The forward set a career high in goals and played all over the lineup.

New York Islanders v Philadelphia Flyers - Game Five Photo by Elsa/Getty Images

It was only a few seasons ago that it looked as though Scott Laughton was a bust. Although he may not live up to his potential of going 20th overall in the 2012 NHL Entry Draft it’s safe to say the former OHLer serves a beneficial role for the Philadelphia Flyers at the NHL level. After a few rough seasons for himself and the penalty kill, Laughton was part of a special teams’ unit that finally moved up to the top half of the league in terms of success for the first time since 2013-14 and managed to deposit his highest number of goals in a single season despite playing under 50 games. With an improvement to his own play and positive impact on the club overall let’s take a look at Laughton’s 2019-20.

By the numbers

Basic Stats

Games Played Goals Assists Points PIMs Shots On Goal Shooting %
Games Played Goals Assists Points PIMs Shots On Goal Shooting %
49 13 14 27 26 74 17.6

Despite the fact he missed 20 games due to injury and the Flyers as a whole had their season shortened by 13 games, Laughton managed to produce a career-high 13 goals in the 2019-20 regular season. It’s an impressive feat considering he accomplished the mark in just 49 games while he’s participated in three other seasons where he’s played in 71 games or more, but that’s a pretty good indication the former Oshawa General may have been a bit lucky this year when it came to firing the puck. His 74 shots on goal and 122 total shot attempts last year were his fewest of the four seasons he has played in 49 games or more (2015-16, 2017-18, 2018-19, and 2019-20), but he managed to rack up 13 tallies thanks to a sky high 17.6 shooting percentage. Considering the fact he never finished a campaign with a shooting percentage over 9.3 in his first six seasons in the NHL it’s safe to assume that Laughton may see a drop in his conversion rate for 2020-21. That’s not to say if he keeps getting minutes in the top six or ups the rate at which he gets puck on net that he can’t set another career high next season, it’s just that his high shooting percentage and a few other numbers we’re about to dive into indicate he might not be as fortunate next year when it comes to tossing the disc at the cage.

───

(Instructions)
**1)** Reproduce the passage of the Scott Laughton article starting with "The forward set" and going on through "at Laughton’s 2019-20.".
**2)** According to the Scott Laughton article, how many games did Laughton miss because of injury?
**3)** The Scott Laughton article names the seasons in which Laughton played 49 games or more. List them all.
The material has no connection to the article about Scott Laughton.

(Material)

───

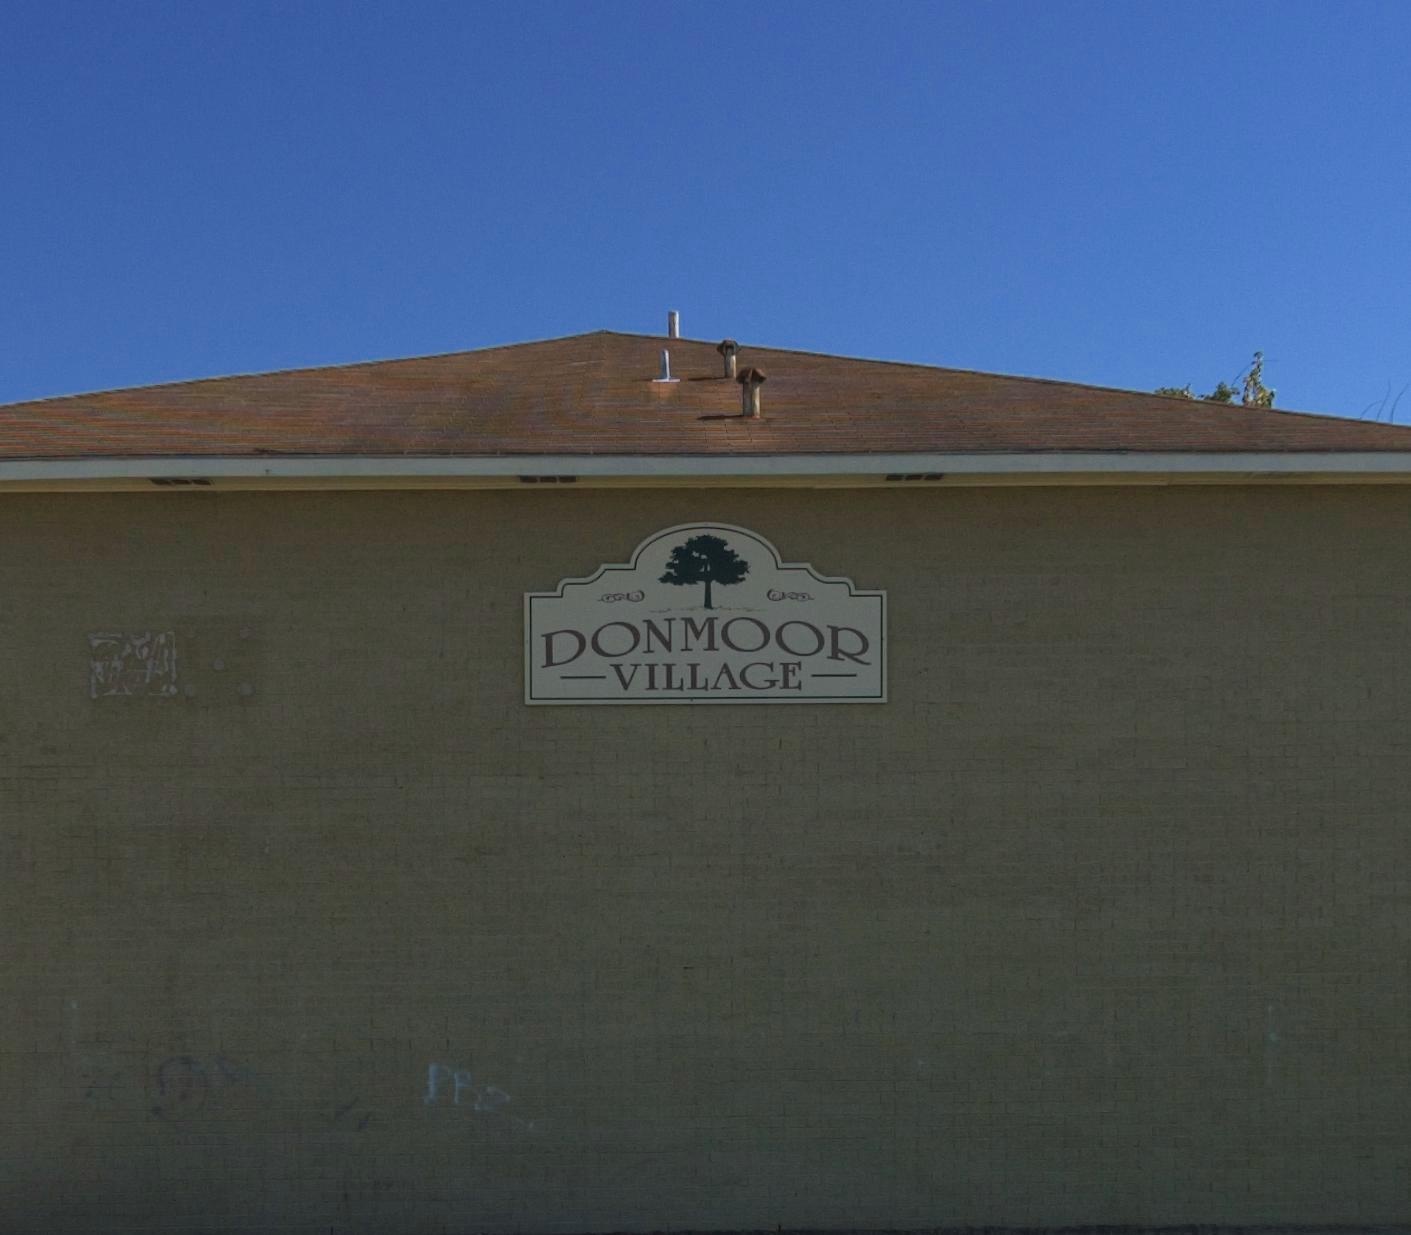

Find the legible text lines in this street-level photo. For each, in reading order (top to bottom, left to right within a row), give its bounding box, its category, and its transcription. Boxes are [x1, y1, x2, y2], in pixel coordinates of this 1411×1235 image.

[538, 614, 876, 671] BusinessName: DONMOOR
[605, 658, 805, 694] BusinessName: VILLAGE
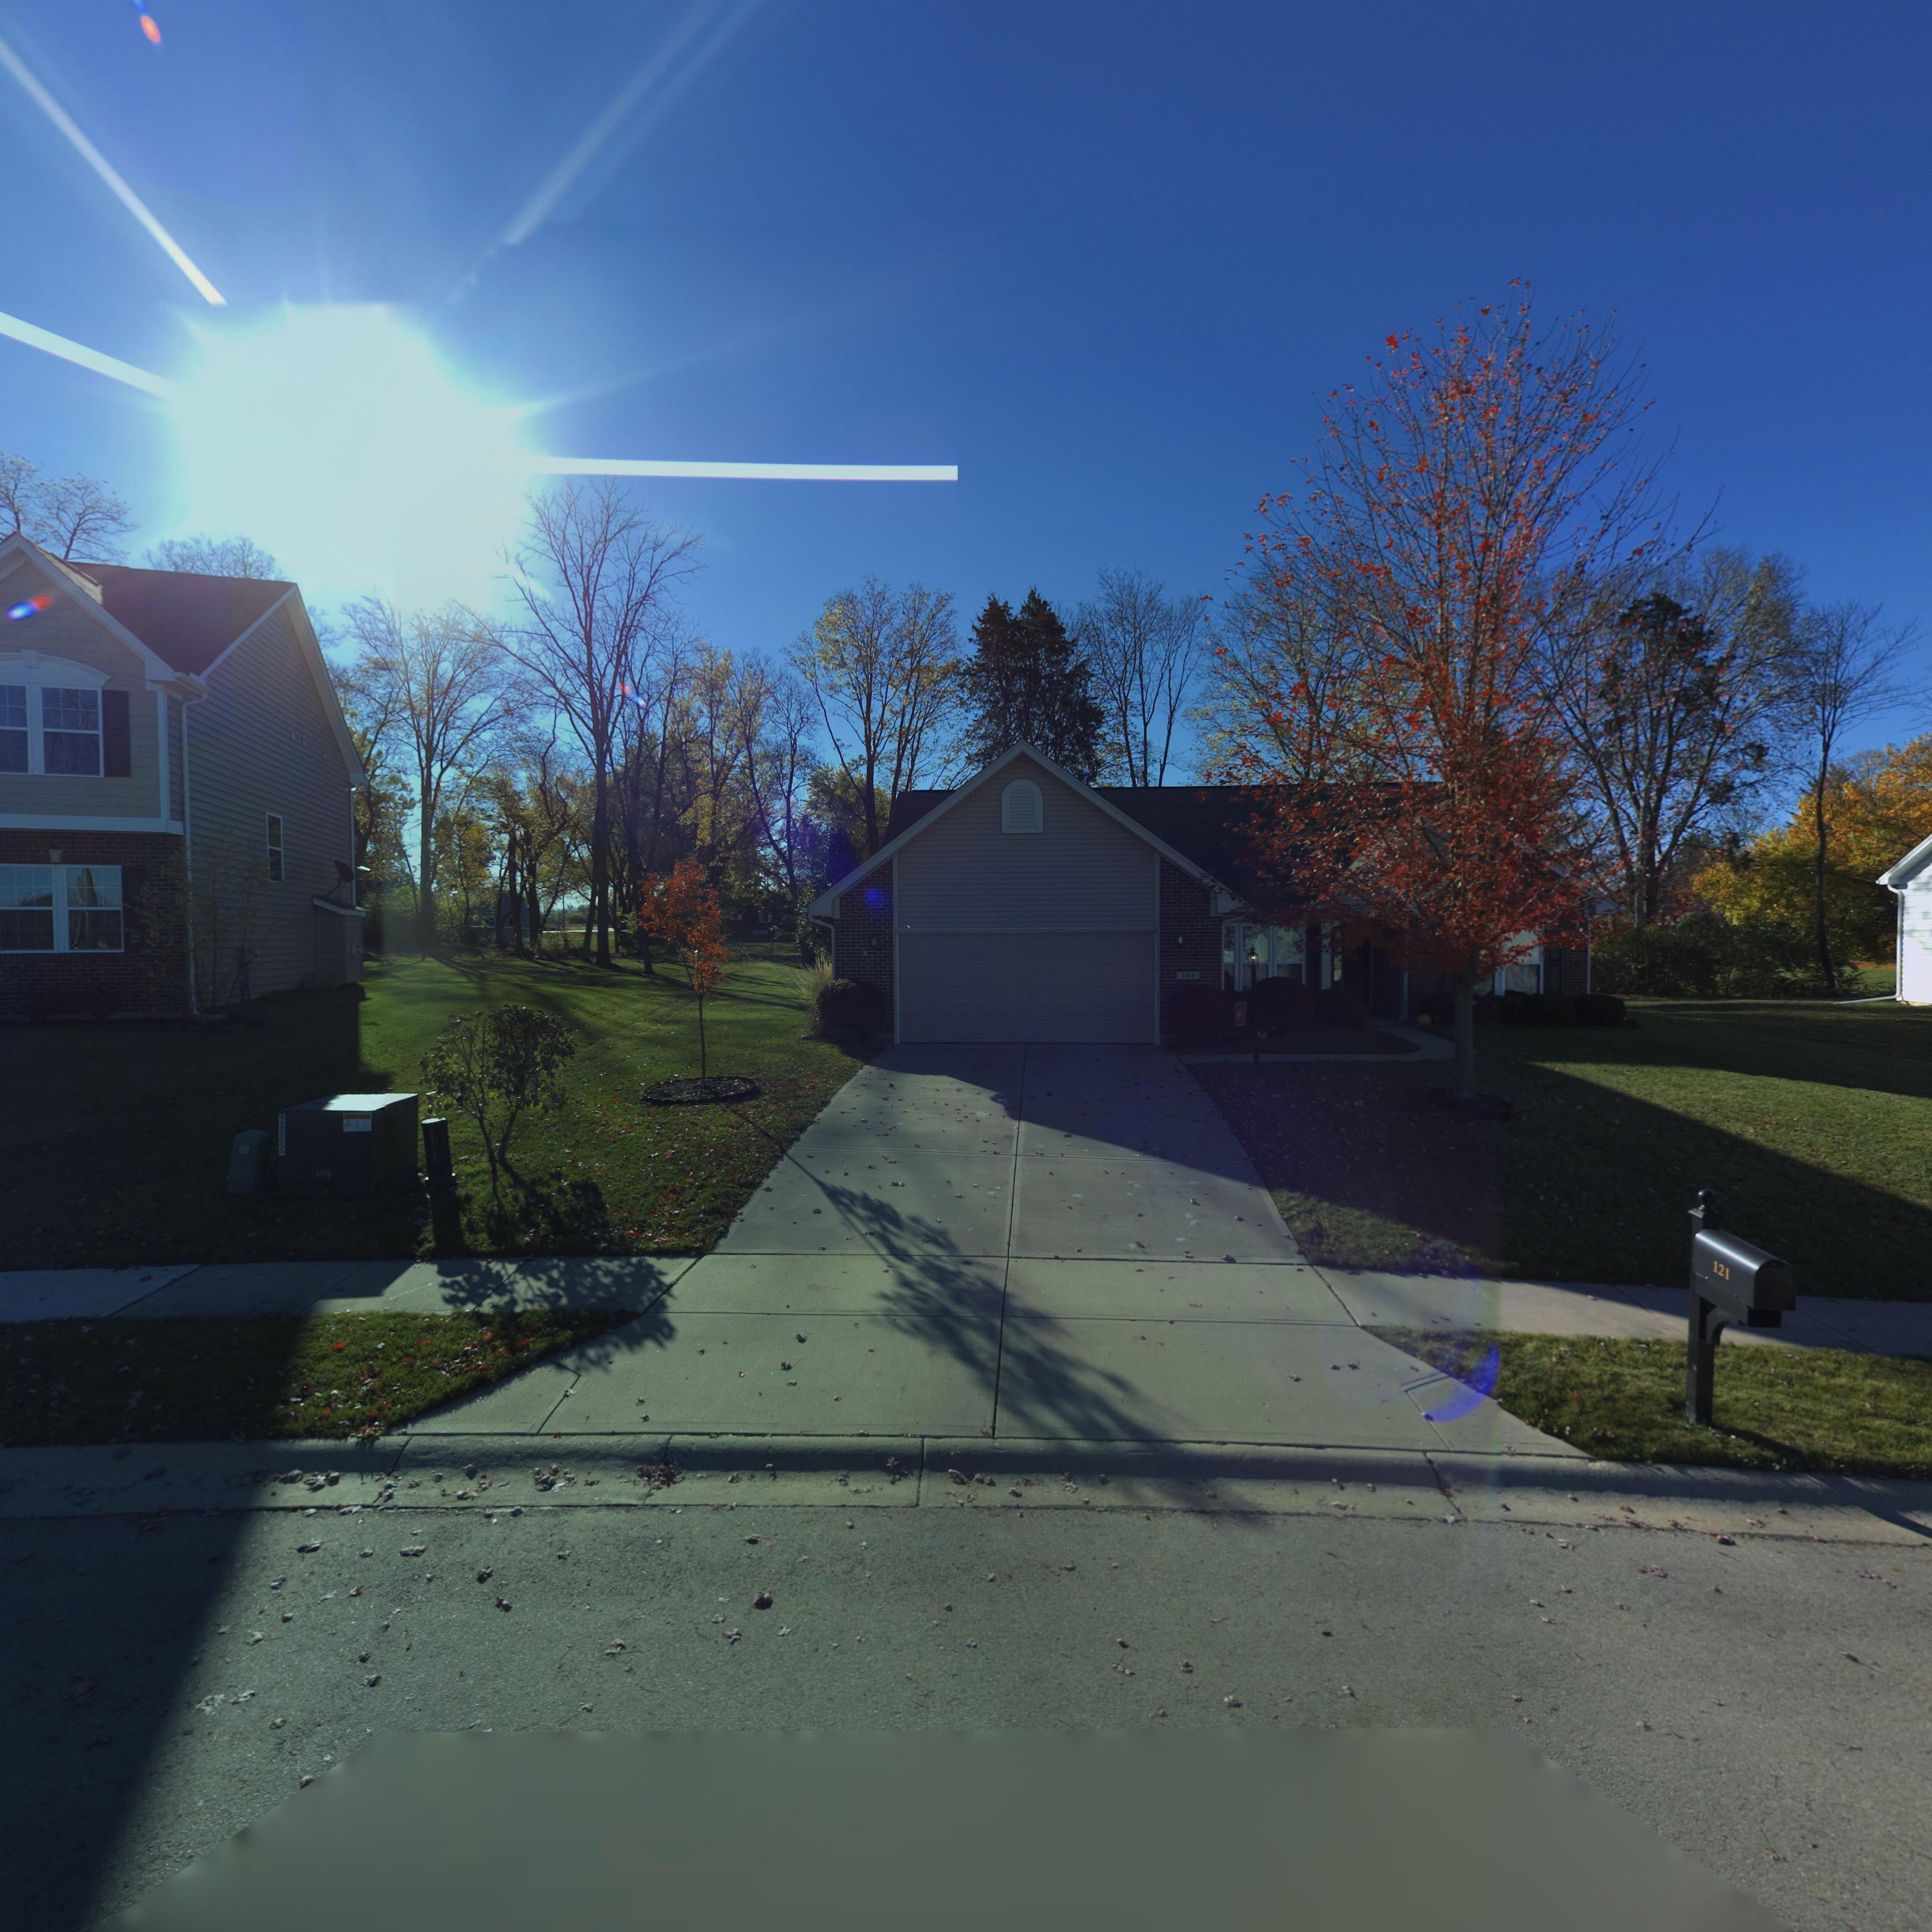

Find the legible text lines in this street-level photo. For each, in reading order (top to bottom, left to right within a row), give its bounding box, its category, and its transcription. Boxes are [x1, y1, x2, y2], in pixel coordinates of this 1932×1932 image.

───

(Answers provided)
**1)**
The forward set a career high in goals and played all over the lineup.

New York Islanders v Philadelphia Flyers - Game Five Photo by Elsa/Getty Images

It was only a few seasons ago that it looked as though Scott Laughton was a bust. Although he may not live up to his potential of going 20th overall in the 2012 NHL Entry Draft it’s safe to say the former OHLer serves a beneficial role for the Philadelphia Flyers at the NHL level. After a few rough seasons for himself and the penalty kill, Laughton was part of a special teams’ unit that finally moved up to the top half of the league in terms of success for the first time since 2013-14 and managed to deposit his highest number of goals in a single season despite playing under 50 games. With an improvement to his own play and positive impact on the club overall let’s take a look at Laughton’s 2019-20.

**2)** 20 games

**3)** 2015-16, 2017-18, 2018-19, 2019-20